--- Page text Enclosed Below ---

Wednesday, February 23, 2011

Faith to Love

From a talk I gave at church Jan 8, 2011:

The last several weeks--I spent a lot of time with family and have had several interesting experiences running into and catching up with friends and acquaintances. One of the results is that I have spent a lot of time thinking about relationships and the impact they have on both our daily lives and our spiritual development.

Christ has told us that the greatest commandment after loving God is to love our neighbor. Further, in the LDS faith, our belief that through temple ordinances families can be together forever, and that those eternal relationships are central to the process of returning to our father in heaven places relationships centrally in our faith. At the every least, we understand that the way we treat others and the relationships we form are very much connected to our relationship with God.

--- End of Enclosed Page text ---

What needs to be done: Please reproduce the passage of the post on faith and love from "From a talk" to "relationship with God.". The listing is separate material, apart from the post on faith and love.

--- Provided material Enclosed Below ---

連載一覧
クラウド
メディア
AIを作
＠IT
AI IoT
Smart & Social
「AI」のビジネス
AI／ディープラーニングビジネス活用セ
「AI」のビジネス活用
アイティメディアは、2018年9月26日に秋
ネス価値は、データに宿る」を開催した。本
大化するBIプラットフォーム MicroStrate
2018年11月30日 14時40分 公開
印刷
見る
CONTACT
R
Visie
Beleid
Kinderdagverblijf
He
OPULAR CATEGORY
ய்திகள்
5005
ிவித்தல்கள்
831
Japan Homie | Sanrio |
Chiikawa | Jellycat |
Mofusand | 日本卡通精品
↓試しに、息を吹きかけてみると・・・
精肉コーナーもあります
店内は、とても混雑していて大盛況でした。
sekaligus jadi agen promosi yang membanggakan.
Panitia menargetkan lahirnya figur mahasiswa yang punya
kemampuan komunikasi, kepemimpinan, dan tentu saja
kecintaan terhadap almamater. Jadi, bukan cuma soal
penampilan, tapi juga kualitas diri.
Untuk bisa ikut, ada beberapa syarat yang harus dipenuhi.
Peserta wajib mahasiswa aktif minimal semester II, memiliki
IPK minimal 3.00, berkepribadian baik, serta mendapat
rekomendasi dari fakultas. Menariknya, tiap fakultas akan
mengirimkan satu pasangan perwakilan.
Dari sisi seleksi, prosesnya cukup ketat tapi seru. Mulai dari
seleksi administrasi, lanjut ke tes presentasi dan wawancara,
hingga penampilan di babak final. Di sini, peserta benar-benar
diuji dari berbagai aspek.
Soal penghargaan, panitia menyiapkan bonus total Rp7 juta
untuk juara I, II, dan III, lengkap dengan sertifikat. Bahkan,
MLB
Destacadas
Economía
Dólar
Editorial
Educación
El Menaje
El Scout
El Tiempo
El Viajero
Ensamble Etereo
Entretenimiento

--- End of Enclosed Provided material ---

Solution for this task:
From a talk I gave at church Jan 8, 2011:

The last several weeks--I spent a lot of time with family and have had several interesting experiences running into and catching up with friends and acquaintances. One of the results is that I have spent a lot of time thinking about relationships and the impact they have on both our daily lives and our spiritual development.

Christ has told us that the greatest commandment after loving God is to love our neighbor. Further, in the LDS faith, our belief that through temple ordinances families can be together forever, and that those eternal relationships are central to the process of returning to our father in heaven places relationships centrally in our faith. At the every least, we understand that the way we treat others and the relationships we form are very much connected to our relationship with God.